The history of Hertha Berlin rocks unsteadily, raising and falling, just like the german steamboat the club was named after. Hertha has journeyed from third tier, to Bundesliga, from Third Reich to the Champions League; it is a cornerstone of German club football and the sporting voice of the nation's capital.
Founded in 1892 as Hertha BFC 92, it enjoyed substantial success in its early years, winning the German title in 1905.18 years later in 1920, when faced with financial troubles, the club merged with Berliner Sport-Club to obtain its current name, Hertha Berliner Sport-Club. In the seasons from 1926 to 1931 the team enjoyed its most successful period ever, making its way to six consecutive German Championship finals, winning the last two in 1930 and 1931, its last league titles to date.
During the Third Reich, Hertha BSC suffered the same fate all German clubs did at the time; it was overhauled by the Nazi party and given a party president. Shortly after, It fell to obscurity, only mustering three divisional titles in 1935, 1937, and 1944 and never advancing far in the national championship rounds.
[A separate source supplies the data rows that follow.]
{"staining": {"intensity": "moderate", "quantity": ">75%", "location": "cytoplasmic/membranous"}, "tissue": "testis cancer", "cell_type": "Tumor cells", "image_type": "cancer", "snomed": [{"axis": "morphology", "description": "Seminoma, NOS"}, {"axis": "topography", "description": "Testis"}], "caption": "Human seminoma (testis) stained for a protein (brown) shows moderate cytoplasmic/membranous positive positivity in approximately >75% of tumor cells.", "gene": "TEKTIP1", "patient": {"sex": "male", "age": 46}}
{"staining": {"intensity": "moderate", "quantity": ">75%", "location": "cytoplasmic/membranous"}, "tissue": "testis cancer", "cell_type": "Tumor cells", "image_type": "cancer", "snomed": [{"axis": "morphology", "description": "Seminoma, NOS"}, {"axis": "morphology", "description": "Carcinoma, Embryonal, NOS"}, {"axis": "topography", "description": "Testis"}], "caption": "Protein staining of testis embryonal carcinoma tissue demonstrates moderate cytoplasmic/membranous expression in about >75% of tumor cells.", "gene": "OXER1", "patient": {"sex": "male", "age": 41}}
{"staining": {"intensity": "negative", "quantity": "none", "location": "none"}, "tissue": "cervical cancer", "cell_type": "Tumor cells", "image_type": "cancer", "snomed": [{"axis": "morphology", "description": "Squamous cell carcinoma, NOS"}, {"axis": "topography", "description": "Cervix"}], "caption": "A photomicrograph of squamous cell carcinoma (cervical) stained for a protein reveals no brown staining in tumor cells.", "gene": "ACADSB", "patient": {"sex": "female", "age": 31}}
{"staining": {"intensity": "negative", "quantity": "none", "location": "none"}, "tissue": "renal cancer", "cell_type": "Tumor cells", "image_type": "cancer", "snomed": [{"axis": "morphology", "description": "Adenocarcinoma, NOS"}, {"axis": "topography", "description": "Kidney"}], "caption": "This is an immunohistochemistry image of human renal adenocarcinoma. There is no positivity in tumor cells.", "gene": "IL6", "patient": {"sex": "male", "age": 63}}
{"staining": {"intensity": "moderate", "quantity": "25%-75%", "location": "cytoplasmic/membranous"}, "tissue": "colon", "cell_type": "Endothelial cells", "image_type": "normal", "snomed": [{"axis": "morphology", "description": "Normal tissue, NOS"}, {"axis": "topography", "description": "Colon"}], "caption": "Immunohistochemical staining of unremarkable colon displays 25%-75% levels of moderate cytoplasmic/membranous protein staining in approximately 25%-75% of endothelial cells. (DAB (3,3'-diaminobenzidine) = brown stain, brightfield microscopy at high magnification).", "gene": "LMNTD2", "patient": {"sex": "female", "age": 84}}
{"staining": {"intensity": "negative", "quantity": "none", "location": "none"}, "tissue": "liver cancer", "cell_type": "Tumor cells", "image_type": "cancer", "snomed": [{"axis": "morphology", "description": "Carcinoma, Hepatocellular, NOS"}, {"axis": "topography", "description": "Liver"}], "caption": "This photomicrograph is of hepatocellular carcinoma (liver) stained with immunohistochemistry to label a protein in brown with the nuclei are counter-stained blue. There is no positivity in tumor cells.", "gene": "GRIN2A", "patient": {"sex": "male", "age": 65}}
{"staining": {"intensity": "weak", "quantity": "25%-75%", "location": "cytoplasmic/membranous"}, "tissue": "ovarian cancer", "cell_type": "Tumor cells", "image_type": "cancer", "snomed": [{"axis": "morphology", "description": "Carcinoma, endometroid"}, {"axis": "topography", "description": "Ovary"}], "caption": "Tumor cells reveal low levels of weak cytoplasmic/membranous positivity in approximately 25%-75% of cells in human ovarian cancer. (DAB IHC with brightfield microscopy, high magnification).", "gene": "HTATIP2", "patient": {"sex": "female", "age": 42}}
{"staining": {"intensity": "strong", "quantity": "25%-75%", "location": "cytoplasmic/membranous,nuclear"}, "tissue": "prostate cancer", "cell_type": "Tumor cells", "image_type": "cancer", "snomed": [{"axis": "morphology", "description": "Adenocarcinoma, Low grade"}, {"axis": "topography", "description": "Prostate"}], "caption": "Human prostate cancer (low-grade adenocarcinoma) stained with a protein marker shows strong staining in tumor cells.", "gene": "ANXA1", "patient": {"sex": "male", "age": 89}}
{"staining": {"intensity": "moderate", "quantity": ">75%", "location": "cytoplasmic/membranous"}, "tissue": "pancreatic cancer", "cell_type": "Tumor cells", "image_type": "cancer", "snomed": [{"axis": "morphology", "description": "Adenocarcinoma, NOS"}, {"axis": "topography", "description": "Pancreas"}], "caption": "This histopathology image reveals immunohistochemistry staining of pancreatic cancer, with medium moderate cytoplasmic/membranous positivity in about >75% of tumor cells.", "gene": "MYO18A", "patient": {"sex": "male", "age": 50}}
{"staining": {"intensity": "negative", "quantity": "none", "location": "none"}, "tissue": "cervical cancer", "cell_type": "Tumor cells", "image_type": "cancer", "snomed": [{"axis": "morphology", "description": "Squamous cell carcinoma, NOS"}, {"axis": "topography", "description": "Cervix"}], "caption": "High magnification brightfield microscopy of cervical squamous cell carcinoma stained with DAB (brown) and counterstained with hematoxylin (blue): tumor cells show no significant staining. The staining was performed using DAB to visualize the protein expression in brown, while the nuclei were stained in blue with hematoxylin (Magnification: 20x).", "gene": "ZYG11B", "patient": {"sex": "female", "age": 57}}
Life would remain hard for the club well into the Cold War years. With its fan base completely split by the Berlin Wall, Hertha BSC would be relegated after it's first year in the new Bundesliga, a league it helped found, in the 1964/65 season. They would gain promotion back in 1968/69.
After involvement in a match-fixing scandal in 1971, the 70's were good to Hertha. The club finished second in the league in 1974/75, made it to the semi-finals of the UEFA Cup in 1979, and played in two German Cup finals in 1977 and 1979. In the years following, the club found itself in a constant cycle of relegation, promotion and debt, at one point falling all the way to the third tier of German football.
By 1997, the club had found its way back to the Bundesliga and admirably fought to keep its place, which it has done successfully for the most part (barring the 2010/11 and 2012/13 seasons where it won 2. Bundesliga twice within two years), even managing a sting of successful qualifications for Europe and a title challenge in 2008/09.
The club currently sits at an impressive third in the Bundesliga table, three points clear of Bayer-Leverkusen in fourth.
Hertha Berlin is a club steeped in a unique geographical culture. Since 1963, Hertha has called the beautiful Olympiastason its home, a stadium built for the 1936 Olympic games and the largest stadium in the country, with a capacity to seat over 74,000 people. The Ostkurve is the club's famous fan section, called so because of the curve the stand takes due to the track surrounding the field. It is a classic example of German club pride, with fans jumping in unison, waving monstrous flags, singing and chanting their team along. Hertha also have an interesting rivalry with FC Union Berlin, but the sides have only met a few times (to absolutely packed stadiums) due to differences in league level at various times and the division of the Berlin Wall.
Few fans are more passionate than those of the Bundesliga, and Hertha fans are no exception. Berliners turn out in excess to watch games at 9 Euros a seat, and for big occasions attendance can reach upwards of 60,000. The Hertha fan is a dedicated one, with beautiful stories of fans in Cold War East Berlin listening for the deafening cheers coming from the Stadion am Gesundbruuen, Hertha's old stadium, to know whether or not their team had won or lost, cheering them on in exile.
- Hertha Berlin doesn't have their own women's club but they do sponsor and invest in FC Lubars, a 2. Bundesliga side who wear the clubs colors.
-The club got its colors from the Blue and White smoke stacks of the Hertha steamboat it was named after.
- In 2005 the Olympiastason was handed an elite five star rating by UEFA, and has held some amazing matches like last year's Champion League final and the 2006 World Cup final. It was also the stadium where Jesse Owens won all four of his Olympic gold medals in 1936.